Discovery of this third class has broad clinical implications, said Donald McDonnell, an associate professor of pharmacology in the Duke medical center. The finding extends earlier work in his laboratory showing that the estrogen receptor, a distinctly different kind of steroid receptor, also shows similar mulitple modes of interaction with drugs or hormones.
"The discovery of such complexity in one receptor type is a phenomenon; the discovery of two is a paradigm," said McDonnell. "It's likely that these findings will extend to other receptors, such as the male androgen receptor," he said.
According to McDonnell, the discovery of new ways to affect such receptors could produce significant changes in the strategies by which pharmacologists seek new drugs to modulate them.
"To target drugs to one body tissue, pharmacologists have traditionally looked for subtypes of a receptor unique to that tissue," he said. "They could then design compounds that would select one or another subtype. But if there was only one kind of receptor, they were stuck.
"But now, our laboratory and others are showing that different compounds acting through the same receptor can manifest different biologies in different cells. We believe this extremely exciting realization will bring the next wave in the understanding of hormone action and drug development."
McDonnell uses a geometric analogy to explain how a single kind of steroid receptor found throughout the body can produce such different effects in different tissues by assuming different conformations.
"Let's say a receptor needs to be in a 'square' conformation to produce all the processes that it normally produces. If a ligand changes it into a 'round' conformation, some of the processes don't care, and they'll continue to operate. But others will not be triggered by a 'round' receptor, and they'll shut off." For example, he said, the same estrogen receptor influences a variety of processes throughout the body, including development of the female reproductive system, muscle and bone.

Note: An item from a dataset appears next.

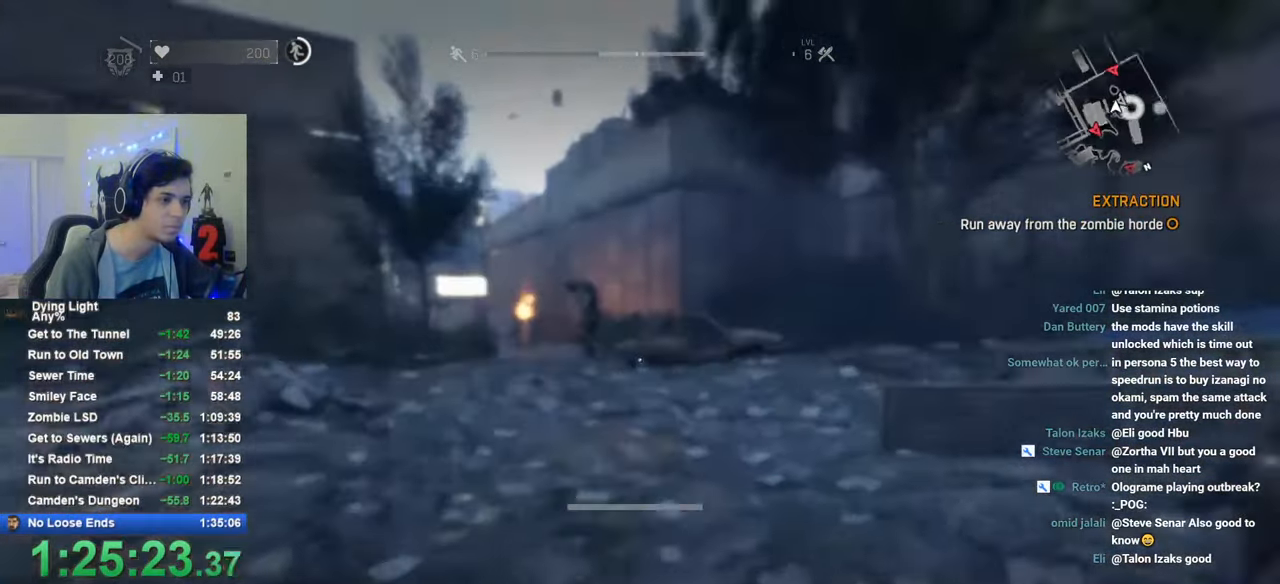
{"keys": ["shift", "w"], "mouse": [], "mouse_move": "still", "events": [[433, "a", "up"]]}
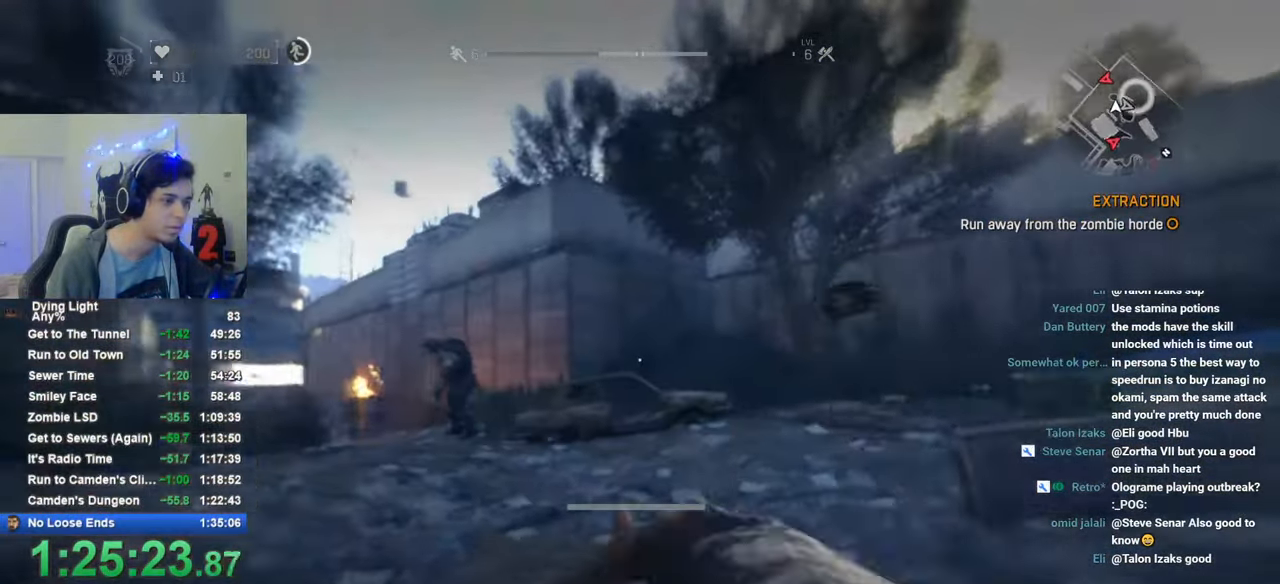
{"keys": ["shift", "w"], "mouse": [], "mouse_move": "still", "events": []}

"We believe that nature has managed to produce a wide array of effects with a limited set of receptor molecules by altering the way the receptor functions in different cells," McDonnell said. "So, a receptor might interact with one set of factors in one cell, giving rise to one response. And it might interact with another set in another cell, giving rise to a whole different set of responses."

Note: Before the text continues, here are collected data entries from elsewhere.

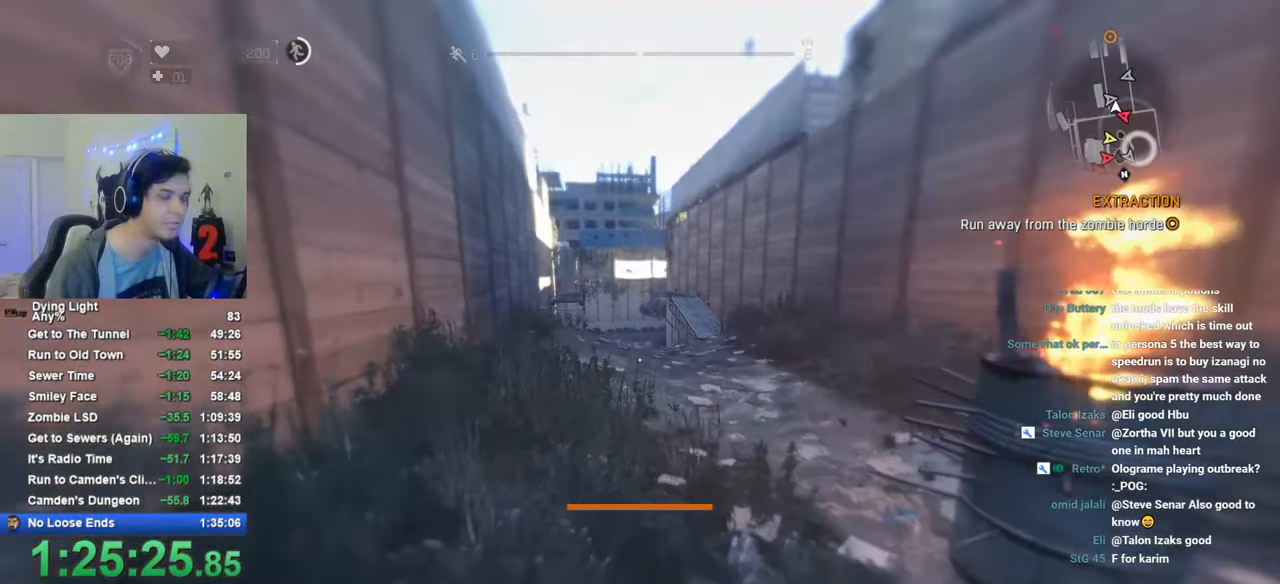
{"keys": ["shift", "w"], "mouse": [], "mouse_move": "still", "events": []}
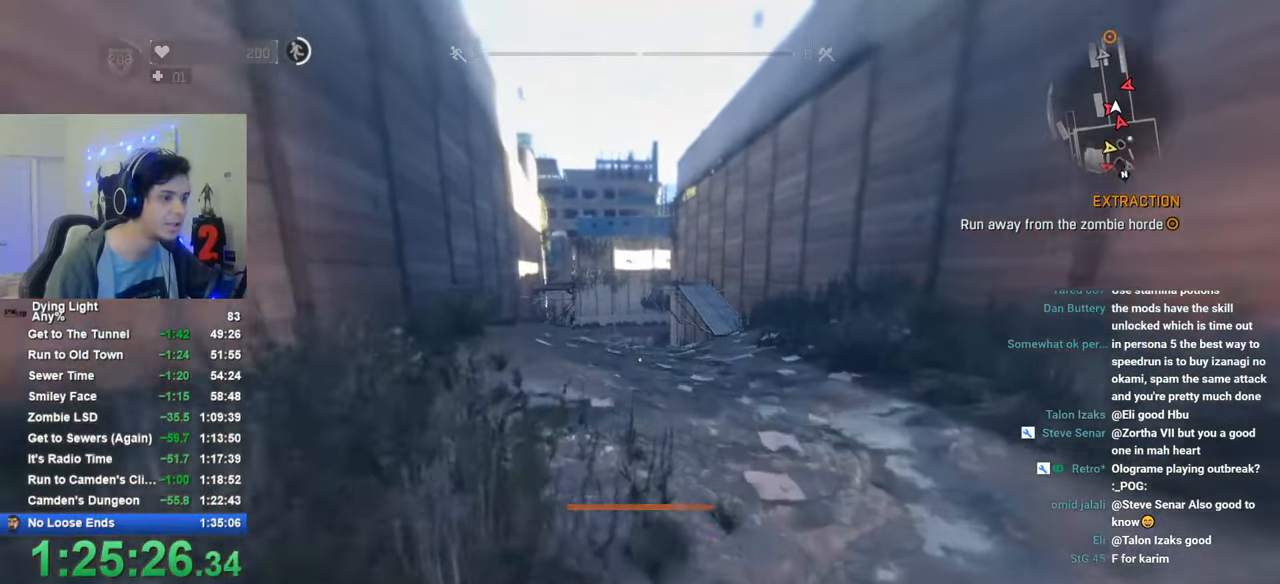
{"keys": ["shift", "w"], "mouse": [], "mouse_move": "still", "events": []}
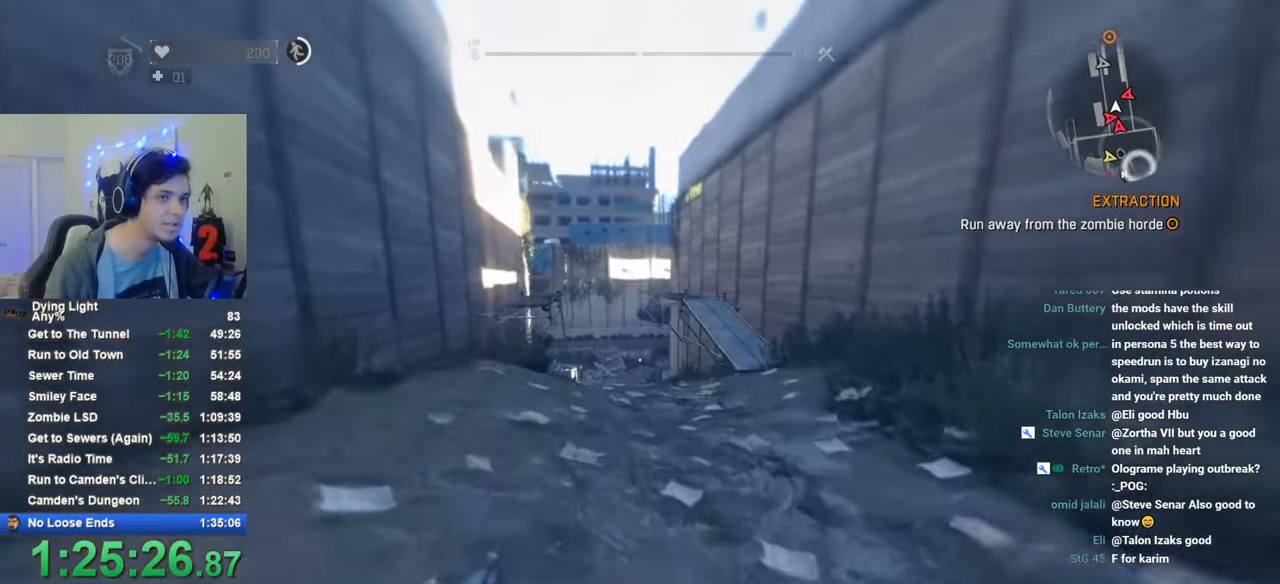
{"keys": ["shift", "w"], "mouse": [], "mouse_move": "still", "events": []}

McDonnell said the discovery with the progesterone receptor could lead to improved hormone replacement therapy for post-menopausal women.
Currently, women receiving estrogen replacement therapy also take progesterone to reduce the likelihood of uterine cancer. The progesterones available now, however, are not selective, manifesting negative side effects in other tissues. According to McDonnell, discovery of the new class of progesterone receptor ligands indicates that it may be possible to develop a progesterone-like hormone that may be beneficial in the uterus but neutral elsewhere.
"The optimum would be a compound like a progesterone that would work only in the uterus to oppose the proliferative action of estrogen," he said. "But until now, researchers have believed that it wasn't possible. Now, however, this paper shows that we can do exactly the same with the progesterone receptor as with the estrogen receptor -- produce drugs that target only one tissue."
The new research also hints that a new progesterone-like compound of this new class might be developed as an oral contraceptive that does not cause the weight gain common with progesterone in oral contraceptives.
For males, the research indicates it may be possible to develop a testosterone-like compound that can treat muscle-wasting diseases, but not cause hair loss, acne and aggression that testosterone treatment produces, McDonnell said.